COPELAND: A cure for canibalismJesus speaks about the coming of the Holy Spirit

For you were called to freedom, brethren; only do not turn your freedom into an opportunity for the flesh, but through love serve one another. For the whole Law is fulfilled in one word, in the statement, “You shall love your neighbor as yourself.” But if you bite and devour one another, take care that you are not consumed by one another. Galatians 5:13-15 (NASB)
In my denominational tradition fried chicken is a staple at our church fellowships. Having been raised in the deep South there are certain proprieties regarding the consumption of fried chicken. First, the use of a knife and fork to eat chicken is totally inappropriate. Second, all the meat of the chicken is consumed. Small bones are pulled apart and your teeth become fleshing tools until all the meat is gone. After the meat is thoroughly consumed, any gristle or cartilage is chewed off the bone. What is left of properly consumed fried chicken would rival what a school of Amazonian piranha might have accomplished. The chicken is devoured, stripped bare.
The passage above gives a similar picture of what can happen in a church when there is infighting, quarreling, unresolved conflicts, a lack of forgiveness and grace. The words used describe those kinds of negative actions in the body of Christ is the equivalent of devouring each other – cannibalism. Isn’t that a horrible visual, a cannibalistic church? That even exceeds what happens to fried chicken at a church fellowship! Yet, well, cannibalism in our churches happens all too often, it seems. A March 24, 2014 release from Barna Research Group indicates that among the top reasons that eighty percent of Millennials feel that church is irrelevant and thirty-five per cent of Millennials take an anti-church stance are hypocrisy of church members characterized largely by the things described above. We too often are seen as devouring each other in the church and have nearly lost an entire generation from what should be the warmth, love, closeness, and grace of Christian community.
Yet, there is a cure that could and should be administered to defeat cannibalism, our tendency to devour each other, in our churches: through love serve one another. Notice how love and service toward each other are linked together. Have you ever noticed how these are misapplied or only partially applied in the life of a church? People will speak words that say they love the Lord Jesus but act as if others in the church have a dread disease and go out of their way to avoid them, ignore them, or gossip about them, lining up a spiritual cannibal buffet. Then there is the idea of service. Galatians says the object of service is not just the Lord Jesus but pointedly says we are to serve our brothers and sisters in Christ. As surely as we serve the Lord, we are to make each other the object of our love and service.
What does it look like when love and service toward compliment each other in the church? We might see people asking questions about each other then following with actions to tend to each other’s needs. We might see people gathered around each other in spontaneous prayer in the hallways and entryways and parking lots of our churches. We might hear laughter, people humming as they enter the worship service, an increased sense of charity and giving, and church lay leaders happily engaged in leadership with positive attitudes.
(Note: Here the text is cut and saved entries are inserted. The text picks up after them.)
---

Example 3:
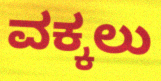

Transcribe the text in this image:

ವಕ್ಕಲು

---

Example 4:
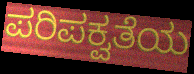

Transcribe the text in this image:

ಪರಿಪಕ್ವತೆಯ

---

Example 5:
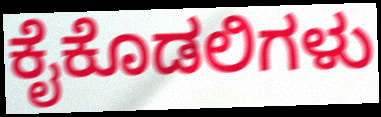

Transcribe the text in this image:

ಕೈಕೊಡಲಿಗಳು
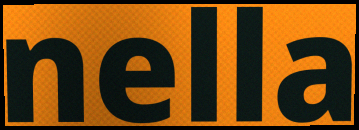
nella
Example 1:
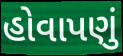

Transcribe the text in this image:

હોવાપણું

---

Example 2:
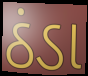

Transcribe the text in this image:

ઠંડા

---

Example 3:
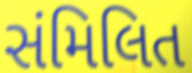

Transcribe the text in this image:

સંમિલિત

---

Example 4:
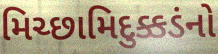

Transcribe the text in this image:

મિચ્છામિદુક્કડંનો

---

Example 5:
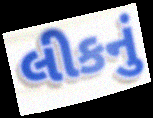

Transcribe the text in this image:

લીકનું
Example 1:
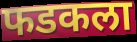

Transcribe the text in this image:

फडकला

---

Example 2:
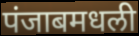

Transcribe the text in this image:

पंजाबमधली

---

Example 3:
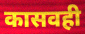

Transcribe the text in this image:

कासवही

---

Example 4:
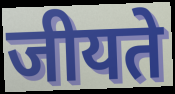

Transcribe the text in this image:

जीयते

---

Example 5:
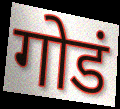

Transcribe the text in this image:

गोडं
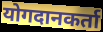
योगदानकर्ता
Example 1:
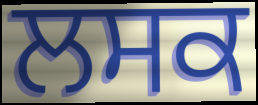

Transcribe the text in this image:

ਲਸਕ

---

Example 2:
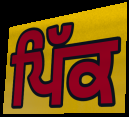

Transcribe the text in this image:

ਪਿੱਕ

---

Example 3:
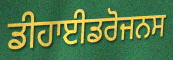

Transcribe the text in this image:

ਡੀਹਾਈਡਰੋਜਨਸ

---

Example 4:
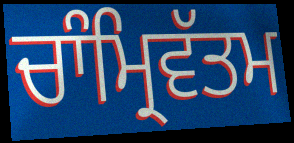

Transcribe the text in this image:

ਚਾੰਮ੍ਰਿਵੱਤਮ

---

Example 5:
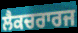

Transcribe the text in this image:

ਲੈਕਚਰਾਰਜ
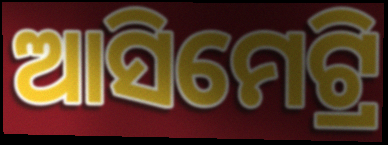
ଆସିମେଟ୍ରି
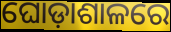
ଘୋଡ଼ାଶାଳରେ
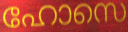
ഹോസെ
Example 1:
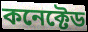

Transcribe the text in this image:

কনেক্টেড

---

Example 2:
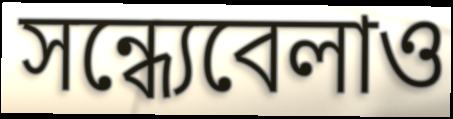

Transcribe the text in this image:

সন্ধ্যেবেলাও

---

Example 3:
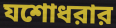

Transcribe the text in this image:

যশোধরার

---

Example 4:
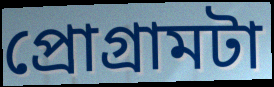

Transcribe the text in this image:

প্রোগ্রামটা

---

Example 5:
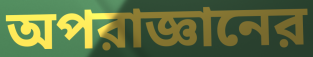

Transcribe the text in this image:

অপরাজ্ঞানের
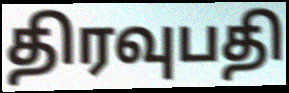
திரவுபதி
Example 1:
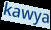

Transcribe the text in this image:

kawya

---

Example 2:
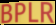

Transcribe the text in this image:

BPLR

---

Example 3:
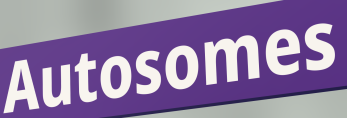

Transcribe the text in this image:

Autosomes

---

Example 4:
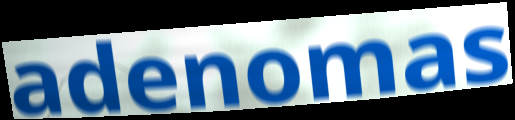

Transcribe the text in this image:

adenomas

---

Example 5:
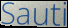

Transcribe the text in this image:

Sauti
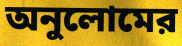
অনুলোমের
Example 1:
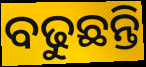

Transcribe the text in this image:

ବଢୁଛନ୍ତି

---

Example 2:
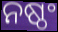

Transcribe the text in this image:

ନଷ୍ଠଂ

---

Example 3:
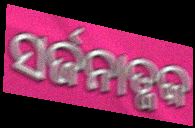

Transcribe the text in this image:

ସର୍ଜନାତ୍ଜକ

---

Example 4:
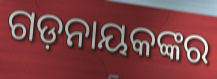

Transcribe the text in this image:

ଗଡ଼ନାୟକଙ୍କର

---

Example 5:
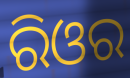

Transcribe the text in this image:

ରିଓର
Perhaps even more importantly, as the Lord’s Holy Spirit attracts pre-Christians to our churches those folks will see groups of happy, loving people living what they say they believe.
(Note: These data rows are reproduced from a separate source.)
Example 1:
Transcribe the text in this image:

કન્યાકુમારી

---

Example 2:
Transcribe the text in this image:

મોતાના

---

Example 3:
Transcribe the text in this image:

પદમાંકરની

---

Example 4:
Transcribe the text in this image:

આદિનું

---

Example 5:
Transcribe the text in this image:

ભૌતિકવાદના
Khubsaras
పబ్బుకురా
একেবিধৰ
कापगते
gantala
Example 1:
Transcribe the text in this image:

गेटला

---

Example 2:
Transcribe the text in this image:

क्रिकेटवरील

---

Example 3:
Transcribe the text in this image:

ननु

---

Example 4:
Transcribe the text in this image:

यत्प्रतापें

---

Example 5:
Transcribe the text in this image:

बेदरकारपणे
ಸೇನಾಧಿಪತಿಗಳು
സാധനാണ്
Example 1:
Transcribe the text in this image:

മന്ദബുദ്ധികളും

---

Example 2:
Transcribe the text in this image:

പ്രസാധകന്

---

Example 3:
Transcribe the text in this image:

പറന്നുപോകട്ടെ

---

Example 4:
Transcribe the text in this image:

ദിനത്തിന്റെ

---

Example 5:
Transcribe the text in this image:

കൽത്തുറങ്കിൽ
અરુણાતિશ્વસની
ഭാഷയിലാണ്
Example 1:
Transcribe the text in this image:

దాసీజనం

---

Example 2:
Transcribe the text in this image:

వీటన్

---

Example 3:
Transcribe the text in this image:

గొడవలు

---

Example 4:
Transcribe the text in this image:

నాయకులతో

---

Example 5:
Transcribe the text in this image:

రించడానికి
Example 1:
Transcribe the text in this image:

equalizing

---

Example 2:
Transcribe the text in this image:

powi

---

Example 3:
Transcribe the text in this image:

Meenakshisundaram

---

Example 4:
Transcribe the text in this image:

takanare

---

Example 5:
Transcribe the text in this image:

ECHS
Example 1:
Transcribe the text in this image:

If you have been wounded by a church who had more of a ‘devouring’ heart than a ‘devoted’ heart, might I encourage you to prayerfully continue your search. God’s Word knows nothing of disconnected, Lone Ranger, Christians. There are communities of faith that love each other with the same fervor they love the Lord Jesus, and they are waiting to love you, too. Keep praying, keep looking until the Lord confirms that place on your heart.
Instead of ‘serving up’ each other in cannibal style, God’s Word encourages us just to serve each other, in love and honor preferring others over oneself. What a great encouragement that is for many of our churches today.